Report each line of the entries that includes "console" by copying it.
::::::::
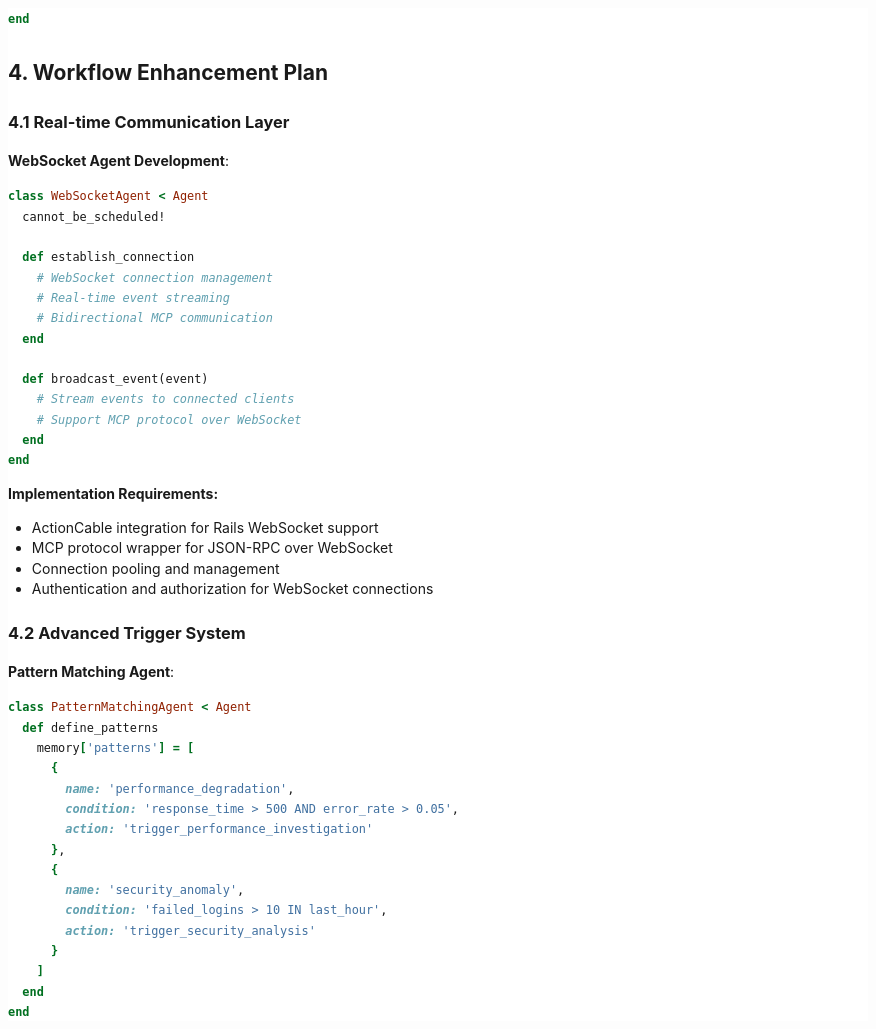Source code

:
 ```ruby
end
```

## 4. Workflow Enhancement Plan

### 4.1 Real-time Communication Layer

**WebSocket Agent Development**:
```ruby
class WebSocketAgent < Agent
  cannot_be_scheduled!
  
  def establish_connection
    # WebSocket connection management
    # Real-time event streaming
    # Bidirectional MCP communication
  end
  
  def broadcast_event(event)
    # Stream events to connected clients
    # Support MCP protocol over WebSocket
  end
end
```

**Implementation Requirements:**
- ActionCable integration for Rails WebSocket support
- MCP protocol wrapper for JSON-RPC over WebSocket
- Connection pooling and management
- Authentication and authorization for WebSocket connections

### 4.2 Advanced Trigger System

**Pattern Matching Agent**:
```ruby
class PatternMatchingAgent < Agent
  def define_patterns
    memory['patterns'] = [
      {
        name: 'performance_degradation',
        condition: 'response_time > 500 AND error_rate > 0.05',
        action: 'trigger_performance_investigation'
      },
      {
        name: 'security_anomaly', 
        condition: 'failed_logins > 10 IN last_hour',
        action: 'trigger_security_analysis'
      }
    ]
  end
end
```
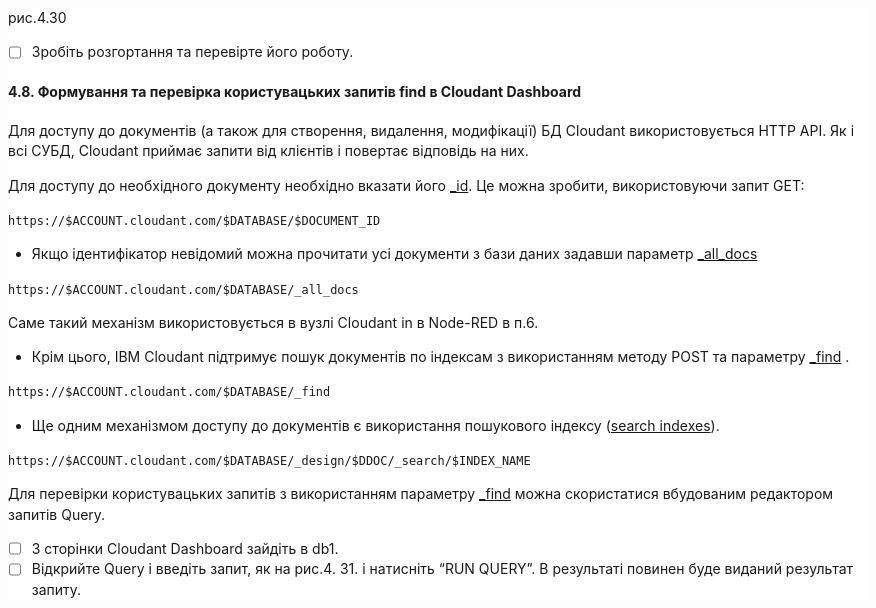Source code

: рис.4.30

- [ ] Зробіть розгортання та перевірте його роботу.

#### 4.8. Формування та перевірка користувацьких запитів find в Cloudant Dashboard    

Для доступу до документів (а також для створення, видалення, модифікації) БД Cloudant використовується HTTP API. Як і всі СУБД, Cloudant приймає запити від клієнтів і повертає відповідь на них. 

Для доступу до необхідного документу необхідно вказати його  [_id](https://console.bluemix.net/docs/services/Cloudant/api/document.html#documents). Це можна зробити, використовуючи запит GET:


```
https://$ACCOUNT.cloudant.com/$DATABASE/$DOCUMENT_ID
```

- Якщо ідентифікатор невідомий можна прочитати усі документи з бази даних задавши параметр [_all_docs](https://console.bluemix.net/docs/services/Cloudant/api/database.html#get-documents) 


```
https://$ACCOUNT.cloudant.com/$DATABASE/_all_docs
```

Саме такий механізм використовується в вузлі Cloudant in в Node-RED  в п.6. 

- Крім цього, IBM Cloudant підтримує пошук документів по індексам з використанням методу POST та параметру [_find](https://console.bluemix.net/docs/services/Cloudant/api/cloudant_query.html#finding-documents-by-using-an-index) . 


```
https://$ACCOUNT.cloudant.com/$DATABASE/_find
```

- Ще одним механізмом доступу до документів є використання пошукового індексу ([search indexes](https://console.bluemix.net/docs/services/Cloudant/api/search.html#search)). 


```
https://$ACCOUNT.cloudant.com/$DATABASE/_design/$DDOC/_search/$INDEX_NAME
```

Для перевірки користувацьких запитів з використанням параметру [_find](https://console.bluemix.net/docs/services/Cloudant/api/cloudant_query.html#finding-documents-by-using-an-index) можна скористатися вбудованим редактором запитів Query. 

- [ ] З сторінки Cloudant Dashboard зайдіть в db1. 
- [ ] Відкрийте Query і введіть запит, як на рис.4. 31. і натисніть “RUN QUERY”. В результаті повинен буде виданий результат запиту.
::::::::
### Answer to this problem:
Для доступу до необхідного документу необхідно вказати його  [_id](https://console.bluemix.net/docs/services/Cloudant/api/document.html#documents). Це можна зробити, використовуючи запит GET:
- Якщо ідентифікатор невідомий можна прочитати усі документи з бази даних задавши параметр [_all_docs](https://console.bluemix.net/docs/services/Cloudant/api/database.html#get-documents) 
- Крім цього, IBM Cloudant підтримує пошук документів по індексам з використанням методу POST та параметру [_find](https://console.bluemix.net/docs/services/Cloudant/api/cloudant_query.html#finding-documents-by-using-an-index) . 
- Ще одним механізмом доступу до документів є використання пошукового індексу ([search indexes](https://console.bluemix.net/docs/services/Cloudant/api/search.html#search)). 
Для перевірки користувацьких запитів з використанням параметру [_find](https://console.bluemix.net/docs/services/Cloudant/api/cloudant_query.html#finding-documents-by-using-an-index) можна скористатися вбудованим редактором запитів Query. 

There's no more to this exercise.